Harraga au secours des narcotrafiquants

Outre les narcotrafiquants, qui ont trouvé leur compte à la façade maritime de l’Est depuis l’avènement du terrorisme et en raison aussi de plusieurs autres paramètres, et depuis la découverte des nouvelles routes d’immigration clandestine (Annaba — Sardaigne), ce plan d’eau n’attire pas seulement les jeunes à la recherche de l’Eldorado, mais aussi des malfrats objets de mandats d’arrêt et surtout des terroristes à la recherche d’une virginité outre-mer. Les trafiquants de drogue, qui de l’avis des services concernés, notamment la Douane algérienne, ont opté ces dernières années pour la voie maritime de l’extrême nord-est pour l’écoulement de leurs marchandises, contrairement au passé, ou les quantités de drogue en provenance du plus grand pourvoyeur du monde en la matière, à savoir le Maroc, transitaient généralement par route, à bord de camions poids lourds. Constituée d’une multitude d’îlots, de criques et de plages d’échouage difficilement contrôlables, cette façade maritime présente un double avantage pour les gros bonnets de la drogue, estiment des observateurs bien informés. En effet, elle est à la fois difficile à surveiller et proche de la frontière tunisienne, surtout lorsque l’on sait que les trafiquants ne manquent pas de moyens. Ils utilisent à la fois des frégates aux moteurs surpuissants et des appareils de navigation par satellite. Le littoral extrême est du pays, principalement celui d’Annaba, est ainsi devenu une plaque tournante du trafic de cocaïne, dont les plans et les stratégies de cheminement ont aussi changé. Le phénomène des Harraga est en pleine expansion depuis deux décennies déjà et est venu au « secours » des narcotrafiquants, qui en ramenant leur marchandise d’Amérique latine, transitent par les côtes d’Annaba, avant de l’acheminer en Tunisie, exactement à la ville de Kélibia. Cette dernière, très proche de la Sicile, est connue pour être le lieu de prédilection des Harraga africains.
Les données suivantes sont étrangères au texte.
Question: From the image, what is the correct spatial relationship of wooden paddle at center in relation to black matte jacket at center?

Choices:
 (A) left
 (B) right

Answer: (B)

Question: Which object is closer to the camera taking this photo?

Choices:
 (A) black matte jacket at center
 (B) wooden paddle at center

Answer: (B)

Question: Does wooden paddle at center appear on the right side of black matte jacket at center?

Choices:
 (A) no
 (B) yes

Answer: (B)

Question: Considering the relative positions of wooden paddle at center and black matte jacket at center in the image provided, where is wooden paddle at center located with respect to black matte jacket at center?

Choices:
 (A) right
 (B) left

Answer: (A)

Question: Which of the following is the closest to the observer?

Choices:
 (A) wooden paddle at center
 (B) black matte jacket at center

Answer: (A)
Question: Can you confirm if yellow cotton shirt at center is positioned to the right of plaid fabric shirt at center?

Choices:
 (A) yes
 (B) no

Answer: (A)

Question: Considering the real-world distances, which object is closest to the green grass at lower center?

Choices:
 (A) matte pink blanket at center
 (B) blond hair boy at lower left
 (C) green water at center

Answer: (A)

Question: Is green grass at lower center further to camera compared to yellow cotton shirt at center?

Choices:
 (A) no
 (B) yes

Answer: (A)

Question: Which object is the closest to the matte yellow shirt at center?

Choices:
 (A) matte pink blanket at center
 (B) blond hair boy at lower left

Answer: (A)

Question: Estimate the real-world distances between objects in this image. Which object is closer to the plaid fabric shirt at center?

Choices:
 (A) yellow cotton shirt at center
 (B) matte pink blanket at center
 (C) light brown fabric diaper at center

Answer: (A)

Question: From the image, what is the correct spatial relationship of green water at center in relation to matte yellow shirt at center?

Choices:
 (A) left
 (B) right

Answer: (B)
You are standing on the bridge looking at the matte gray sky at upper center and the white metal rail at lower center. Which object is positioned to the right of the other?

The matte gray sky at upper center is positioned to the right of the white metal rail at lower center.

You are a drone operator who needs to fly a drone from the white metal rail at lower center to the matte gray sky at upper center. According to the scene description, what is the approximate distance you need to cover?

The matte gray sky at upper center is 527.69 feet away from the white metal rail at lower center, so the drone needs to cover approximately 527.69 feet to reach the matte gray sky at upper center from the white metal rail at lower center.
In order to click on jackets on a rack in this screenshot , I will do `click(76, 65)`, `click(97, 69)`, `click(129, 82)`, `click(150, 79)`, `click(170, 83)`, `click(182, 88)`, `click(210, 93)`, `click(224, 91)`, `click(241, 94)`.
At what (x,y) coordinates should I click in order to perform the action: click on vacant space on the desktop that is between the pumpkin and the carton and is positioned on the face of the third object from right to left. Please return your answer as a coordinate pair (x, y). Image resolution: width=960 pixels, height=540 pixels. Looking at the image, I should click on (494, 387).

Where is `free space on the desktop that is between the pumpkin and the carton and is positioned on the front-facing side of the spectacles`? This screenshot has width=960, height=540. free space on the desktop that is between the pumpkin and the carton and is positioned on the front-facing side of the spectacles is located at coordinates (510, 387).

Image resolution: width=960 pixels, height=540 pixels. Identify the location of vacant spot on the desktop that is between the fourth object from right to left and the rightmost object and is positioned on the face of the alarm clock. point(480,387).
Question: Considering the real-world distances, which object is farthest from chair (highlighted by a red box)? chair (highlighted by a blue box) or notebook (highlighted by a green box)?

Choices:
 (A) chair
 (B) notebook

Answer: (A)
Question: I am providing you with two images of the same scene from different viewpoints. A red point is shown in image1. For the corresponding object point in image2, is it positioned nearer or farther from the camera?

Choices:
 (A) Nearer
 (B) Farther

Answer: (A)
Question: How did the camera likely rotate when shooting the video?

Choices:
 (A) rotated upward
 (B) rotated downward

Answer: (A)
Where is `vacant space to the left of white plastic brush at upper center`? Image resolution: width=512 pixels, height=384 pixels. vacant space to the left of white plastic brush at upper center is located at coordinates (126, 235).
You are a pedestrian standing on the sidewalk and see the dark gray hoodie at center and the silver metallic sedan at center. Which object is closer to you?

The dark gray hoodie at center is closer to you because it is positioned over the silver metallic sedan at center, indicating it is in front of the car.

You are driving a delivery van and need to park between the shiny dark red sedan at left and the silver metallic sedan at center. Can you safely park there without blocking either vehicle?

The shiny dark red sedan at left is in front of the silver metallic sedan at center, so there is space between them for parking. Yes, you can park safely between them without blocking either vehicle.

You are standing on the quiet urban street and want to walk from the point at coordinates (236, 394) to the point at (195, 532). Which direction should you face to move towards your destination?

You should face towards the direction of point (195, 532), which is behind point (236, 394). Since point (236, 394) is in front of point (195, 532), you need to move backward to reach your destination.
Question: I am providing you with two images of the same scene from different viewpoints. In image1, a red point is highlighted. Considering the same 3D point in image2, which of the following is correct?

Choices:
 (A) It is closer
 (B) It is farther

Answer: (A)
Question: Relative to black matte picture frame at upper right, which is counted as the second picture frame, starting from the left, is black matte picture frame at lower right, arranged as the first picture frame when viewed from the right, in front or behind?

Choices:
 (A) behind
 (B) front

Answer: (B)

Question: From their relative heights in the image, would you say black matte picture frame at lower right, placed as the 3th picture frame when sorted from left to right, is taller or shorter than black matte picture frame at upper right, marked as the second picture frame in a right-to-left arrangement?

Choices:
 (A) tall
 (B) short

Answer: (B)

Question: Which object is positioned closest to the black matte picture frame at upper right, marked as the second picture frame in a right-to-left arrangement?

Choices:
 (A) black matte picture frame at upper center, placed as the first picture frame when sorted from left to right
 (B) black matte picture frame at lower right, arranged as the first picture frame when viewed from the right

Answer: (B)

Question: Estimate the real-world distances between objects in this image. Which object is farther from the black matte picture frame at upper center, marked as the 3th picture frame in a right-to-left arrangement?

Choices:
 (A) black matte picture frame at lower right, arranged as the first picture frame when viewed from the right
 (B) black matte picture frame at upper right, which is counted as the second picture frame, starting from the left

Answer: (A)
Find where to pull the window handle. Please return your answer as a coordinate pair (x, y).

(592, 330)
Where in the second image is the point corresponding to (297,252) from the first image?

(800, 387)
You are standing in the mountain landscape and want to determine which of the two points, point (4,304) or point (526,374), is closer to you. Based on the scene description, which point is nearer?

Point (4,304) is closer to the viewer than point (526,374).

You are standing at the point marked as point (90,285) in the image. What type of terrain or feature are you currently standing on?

Selon la presse européenne, c’est la mafia italienne qui gère d’une main de maître le réseau de passeurs chargé du transport de la « poudre blanche » de l’Algérie vers l’Europe, à partir du littoral d’Annaba et principalement de la plage d’échouage de Sidi Salem, nommée par la force des choses : « le port international des Harraga ».